Why Coworkers and Politics Don’t Mix

When is political chatter appropriate in the office? As Trent explains in a recent Reader Mailbag column, never. This is true even if you’re reasonably sure that everyone on your team has similar views. It’s just plain unprofessional.

Maybe you’re unconvinced, however. In that case, it’s useful to consider exactly why talking about politics at work is a bad idea:

It stresses people out.

An APA survey prior to the election found that 28% of younger workers reported being stressed out by workplace political discussions. One in five of all respondents said they’d avoided a coworker because of their political beliefs. Obviously, this is not a recipe for a calm, collaborative work environment.

Working with people means that you’re going to experience conflict at some point. By cutting politics out of the picture, you can focus on the conflict that’s truly necessary – and that produces results for the company.

You can’t be sure what people really believe.

Let’s say you work in the reddest red state, at a company where most employees appear to have consistently conservative political views. Talking about politics should be OK in such a homogeneous environment, right?

Not so fast. Even if you’re all registered with the same party, you probably don’t agree on every single issue in the political landscape today. For one thing, there are too many issues; for another, there’s no such thing as a large group of human beings that feels exactly the same way about multiple topics.

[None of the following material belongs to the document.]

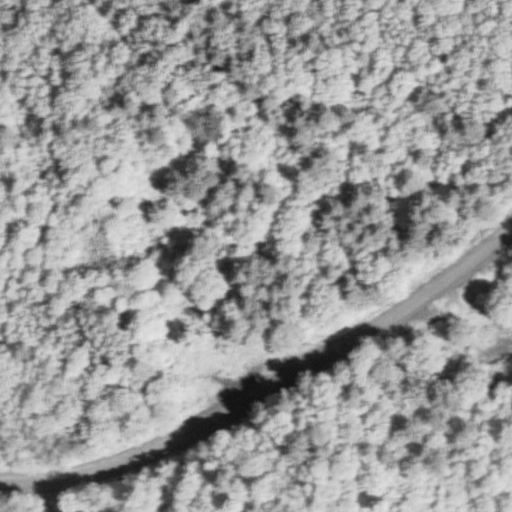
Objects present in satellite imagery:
road: (270, 391)
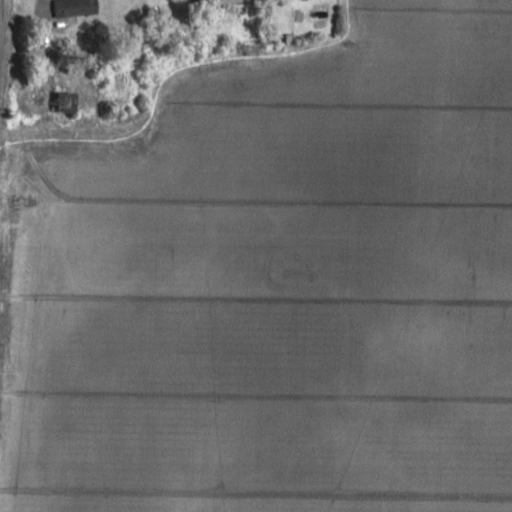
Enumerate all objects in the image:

Finally, you can’t really be sure that your colleagues all agree. There may be some quiet folks in the group who prefer to keep their opinions to themselves. That’s a professional, respectful attitude to take. Don’t punish them for it by making them uncomfortable in the lunchroom.

Teamwork depends on feeling like a team.

To work together effectively, you have to feel like you’re on the same side. Realistically, you understand that you’re not going to hold the same views on politics as all of your colleagues. But there’s a difference between knowing your private views may differ, and hearing that your coworker thinks you’re wrong about things that are important to you. It’s hard not to feel separate from the team when you’re constantly being reminded of your divisions instead of your common ground.

It makes you look less professional.

Etiquette exists for two reasons: to ease social interactions by making everyone comfortable, and to demonstrate who knows how to behave.

Workplace etiquette has long held that people should not talk about politics at work. If you violate that taboo, you’re not only making your colleagues wish they’d decided to work from home today. You’re also sending a signal to your team – and your boss – that you don’t understand how things are done. That doesn’t make you look like someone who’s in control of their career.

Loose cannons don’t get ahead. Think of it this way: If you were in charge of promotions, would you choose someone who makes their coworkers nervous?

You could flip out.

Just talking about politics at work is unprofessional enough, but if you persist, you run into another potential pitfall for your career: You could get angry enough to behave badly, and that’s sometimes
hard to come back from.

Politics, like religion, is personal. Put yourself in the position of discussing topics that are deeply important to you, and you risk flying off the handle. That won’t help your argument or your career.

Regardless of our views, we tend to hold them pretty strongly. It’s easy to go from a civilized conversation about differing views to an all-out screaming match, even if you’re normally even-keeled. Your best bet is not to take the risk.